Reading. Miller.
(Here we are again).
It became clear to me, many years ago, that as an accidental American I was drawn to American writers examining their own identity and their own country in order that I might understand my own identity more clearly. In order to understand America, one has to see it, and the best way is to do it from the road. In 1960 John Steinbeck chronicled his journey across the United States in Travels with Charley; some twenty years earlier Henry Miller did the same with The Air-Conditioned Nightmare. The idea of exploring his own home country came to him while he was living in Paris; I suppose that when you are home you dream of being abroad, and when you have at last made it to your dream destination you think of your own bed, the high water-pressure in your shower, the thick, soft white toilet paper that makes all other toilet paper feel like sandpaper. But I digress.
I felt the need to effect a reconciliation with my native land, wrote Miller, I was returning not with the intention of remaining in the bosom of the family but of wandering forth again, perhaps never to return. I wanted to have a last look at my country and leave it with a good taste in my mouth.
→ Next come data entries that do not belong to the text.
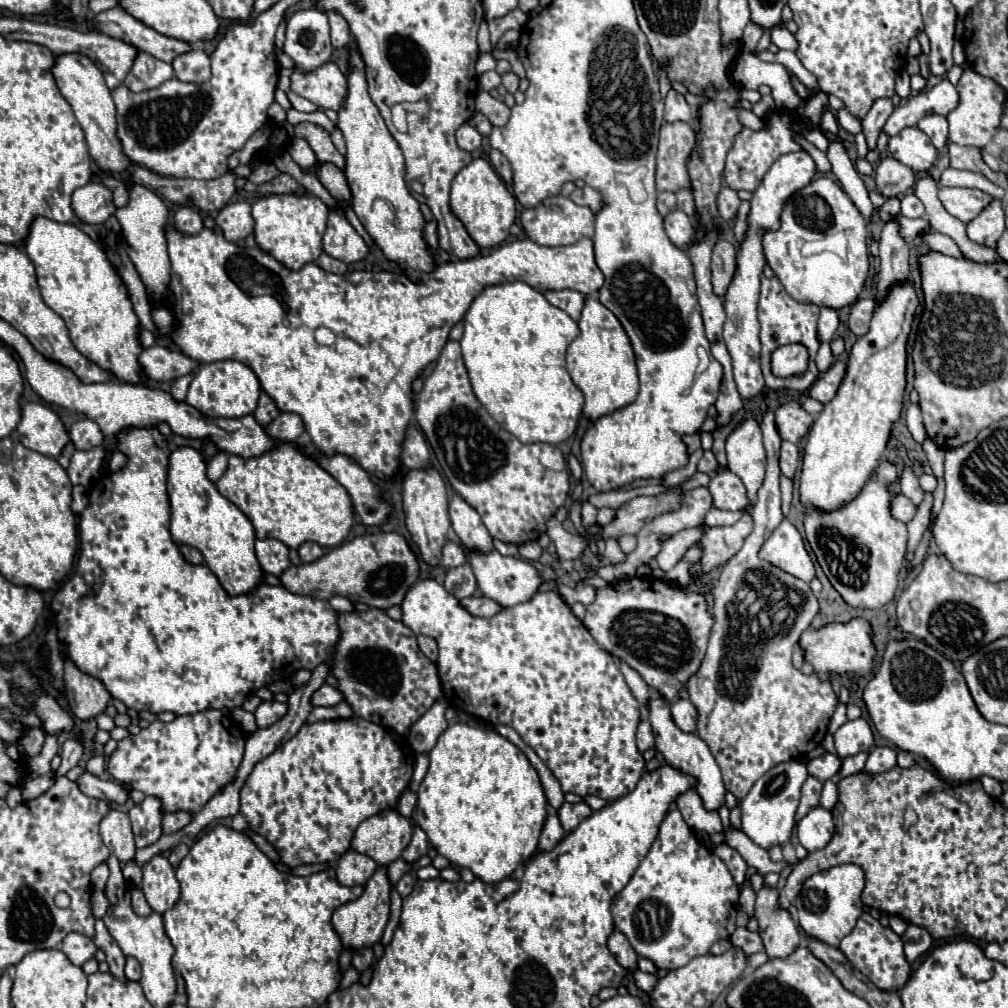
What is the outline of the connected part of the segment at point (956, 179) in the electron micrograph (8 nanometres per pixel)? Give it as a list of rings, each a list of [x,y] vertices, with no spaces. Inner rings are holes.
[[[945,169],[941,173],[939,183],[945,187],[975,187],[985,193],[989,193],[995,199],[1003,199],[1003,189],[993,185],[989,179],[985,179],[981,173],[971,173],[971,171],[957,171],[957,169]]]

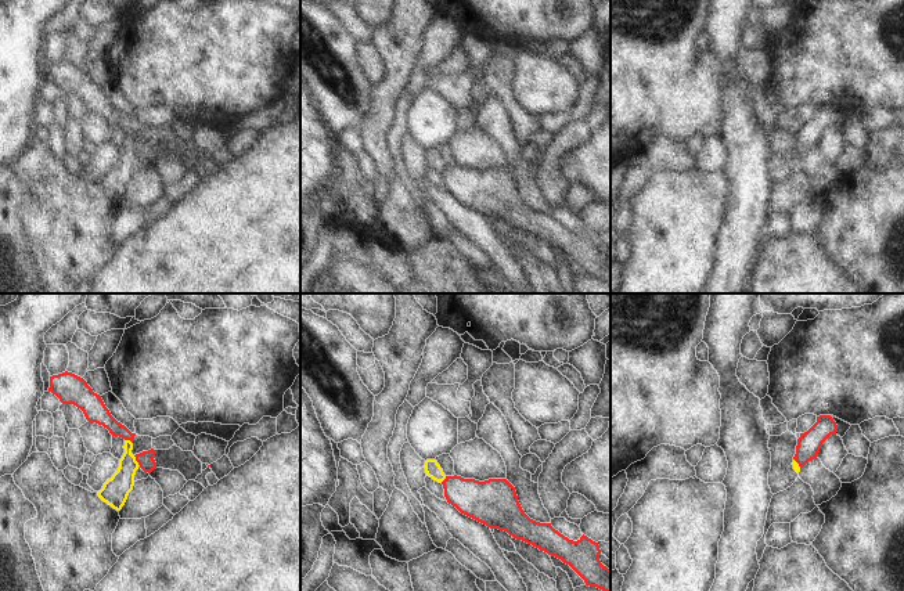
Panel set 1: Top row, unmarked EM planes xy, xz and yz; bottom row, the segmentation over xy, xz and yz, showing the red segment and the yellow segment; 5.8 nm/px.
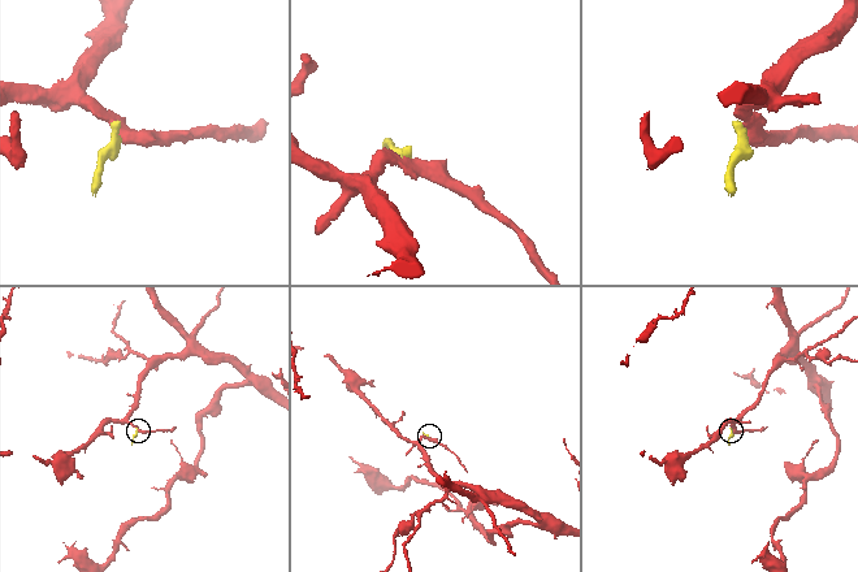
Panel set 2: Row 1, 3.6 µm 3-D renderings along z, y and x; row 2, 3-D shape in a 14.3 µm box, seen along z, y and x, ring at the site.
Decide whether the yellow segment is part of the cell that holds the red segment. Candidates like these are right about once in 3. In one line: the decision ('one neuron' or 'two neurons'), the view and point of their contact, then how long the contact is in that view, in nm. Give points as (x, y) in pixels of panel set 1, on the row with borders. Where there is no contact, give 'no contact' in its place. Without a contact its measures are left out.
two neurons | xy (136, 460) | 70 nm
I didn't want to run away from it...I wanted to embrace it...and set out for the unknown with a blessing on my lips. (Of course, some years later, he would return to the Big Sur he had discovered on that earlier odyssey, and would live there for several years, chronicled in Big Sur and the Oranges of Hieronymous Bosch).
His return to America begins disappointingly with the arrival at Boston, the American coast "bleak and uninviting." The architecture of the American house had something cold, austere, something barren and chill...[but] it was home, for all the ugly, evil, sinister connotations which the word contains for a restless soul. New York looms like a rat trap filled with bad memories and old friends that were part of the bad memories. Miller has arrived as he had left, without money, and his father is dying. But the idea of a trip across the country still holds steady in his mind, and along with the artist Abe Rattner, sets off on a journey in an automobile which he only has a vague idea of how to drive.
With a little money (promptly spent) and a book contract signed, the trip begins with Miller (having only been through the Holland Tunnel once before - in a taxi) unable to get out of Newark. The wheel is surrendered over to his traveling companion, they are out of the city and in the open country, and the real journey has its auspicious beginning in the town of New Hope. And all of America awaits.
Miller, Henry. The Air-Conditioned Nightmare. New Directions, 1970. pp 9- 11.